Patrick Springer, Published August 25 2013
National groups join efforts to spare horses
The Cloud Foundation and Legacy Mustang Preservation are two groups that are joining forces in an effort called Operation Badlands Mustang Rescue, made up of volunteers who have been spreading the word of the Sept. 28 auction of more than 100 park horses in a campaign to spare them from slaughter.
“We’re just trying to provide the safety net so none of these animals get bought by the kill buyers,” Ginger Kathrens, executive director of The Cloud Foundation, said Friday.
In partnership with the affiliated Legacy Mustang Preservation organization, the groups have pledged to buy as many as 24 of the horses, if no other private owners step forward, to save them from being sent to a slaughterhouse.
The Cloud Foundation, based in Colorado Springs, Colo., works to save mustangs removed from public lands in Western states. It has raised money to transport horses it buys.
Legacy Mustang Preservation, based in Louisa, Va., will train the horses and find adoptive homes on the East Coast.
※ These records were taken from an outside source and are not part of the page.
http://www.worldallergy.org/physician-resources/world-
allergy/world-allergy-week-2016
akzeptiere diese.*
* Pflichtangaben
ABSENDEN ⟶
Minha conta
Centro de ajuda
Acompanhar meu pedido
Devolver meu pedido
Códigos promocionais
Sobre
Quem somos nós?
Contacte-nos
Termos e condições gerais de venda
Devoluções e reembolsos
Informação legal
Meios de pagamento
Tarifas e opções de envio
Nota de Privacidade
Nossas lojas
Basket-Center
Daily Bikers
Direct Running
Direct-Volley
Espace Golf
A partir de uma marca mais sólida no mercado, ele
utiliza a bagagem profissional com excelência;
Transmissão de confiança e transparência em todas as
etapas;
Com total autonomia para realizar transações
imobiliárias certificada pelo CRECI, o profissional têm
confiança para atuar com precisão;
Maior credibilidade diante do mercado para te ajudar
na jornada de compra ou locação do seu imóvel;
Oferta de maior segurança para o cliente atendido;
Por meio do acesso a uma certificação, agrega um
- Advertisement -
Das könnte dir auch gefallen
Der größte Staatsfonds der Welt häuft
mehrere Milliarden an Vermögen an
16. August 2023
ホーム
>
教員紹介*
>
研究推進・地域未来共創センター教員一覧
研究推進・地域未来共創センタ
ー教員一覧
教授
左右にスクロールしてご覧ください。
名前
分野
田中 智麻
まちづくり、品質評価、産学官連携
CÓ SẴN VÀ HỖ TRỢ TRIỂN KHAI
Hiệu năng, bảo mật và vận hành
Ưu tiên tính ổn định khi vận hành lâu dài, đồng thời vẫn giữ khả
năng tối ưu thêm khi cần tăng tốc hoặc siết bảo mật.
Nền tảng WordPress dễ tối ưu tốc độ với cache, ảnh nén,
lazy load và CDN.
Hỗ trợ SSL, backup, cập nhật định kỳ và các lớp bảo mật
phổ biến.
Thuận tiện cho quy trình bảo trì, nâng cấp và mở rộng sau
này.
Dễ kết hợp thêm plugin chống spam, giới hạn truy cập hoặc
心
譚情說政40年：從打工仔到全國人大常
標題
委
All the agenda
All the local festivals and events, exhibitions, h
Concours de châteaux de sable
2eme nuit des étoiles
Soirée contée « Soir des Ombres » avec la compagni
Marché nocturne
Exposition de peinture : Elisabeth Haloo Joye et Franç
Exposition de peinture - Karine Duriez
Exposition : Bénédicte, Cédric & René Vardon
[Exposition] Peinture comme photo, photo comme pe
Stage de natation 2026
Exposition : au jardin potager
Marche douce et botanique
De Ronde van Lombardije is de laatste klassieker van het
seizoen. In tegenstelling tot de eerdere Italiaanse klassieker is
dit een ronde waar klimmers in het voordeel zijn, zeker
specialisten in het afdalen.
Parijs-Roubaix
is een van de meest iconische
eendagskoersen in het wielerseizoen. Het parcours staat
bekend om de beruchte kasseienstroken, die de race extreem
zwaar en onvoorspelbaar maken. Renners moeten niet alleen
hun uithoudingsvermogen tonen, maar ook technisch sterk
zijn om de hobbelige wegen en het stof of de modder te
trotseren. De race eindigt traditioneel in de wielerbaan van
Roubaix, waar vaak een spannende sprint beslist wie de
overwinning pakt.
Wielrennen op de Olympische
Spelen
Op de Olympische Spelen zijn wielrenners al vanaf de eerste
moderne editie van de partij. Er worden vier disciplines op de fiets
The involvement of the two organizations, each with a network of supporters, will add significantly to social media campaigns striving to find buyers who want to buy and train wild park horses, said Marylu Weber, who has tracked the horses in the park for almost 15 years.
“It is a huge deal,” she said. “Ginger Kathrens is probably the face and the voice of wild horses in the world because of what she’s doing for wild
Kathrens has made several documentary films about a pale palomino stallion named Cloud from the Pryor Mountains of Montana that aired on PBS “Nature.”
The Cloud Foundation is working to make removal of horses from public lands unnecessary, through better management practices including birth control, and rescue removed horses.
Western mustangs are popular among horse lovers on the East Coast because they are smart, sure-footed and hardy, Kathrens said.
The horses from the badlands of Theodore Roosevelt National Park, descendants of Plains Indian ponies and pioneer stock, also have an appealing history, she said.
The National Park Service should be actively working with wild horse supporters to prevent surplus horses from ending up in the hands of “kill buyers” working for slaughterhouses, Kathrens said.
“Their responsibility doesn’t end with the rounding up of the horses,” she said, adding that the park should bar kill buyers from the auction.
“Our purpose is to get the horses that nobody wants to bid on except kill buyers,” Kathrens said, adding that her organization will not bid against private buyers who want the horses as companion animals.
The horses are slated for sale at the Wishek Livestock Sales in Wishek, N.D., starting at 11 a.m. Sept. 28. The community is hosting meals and events in connection with the sale.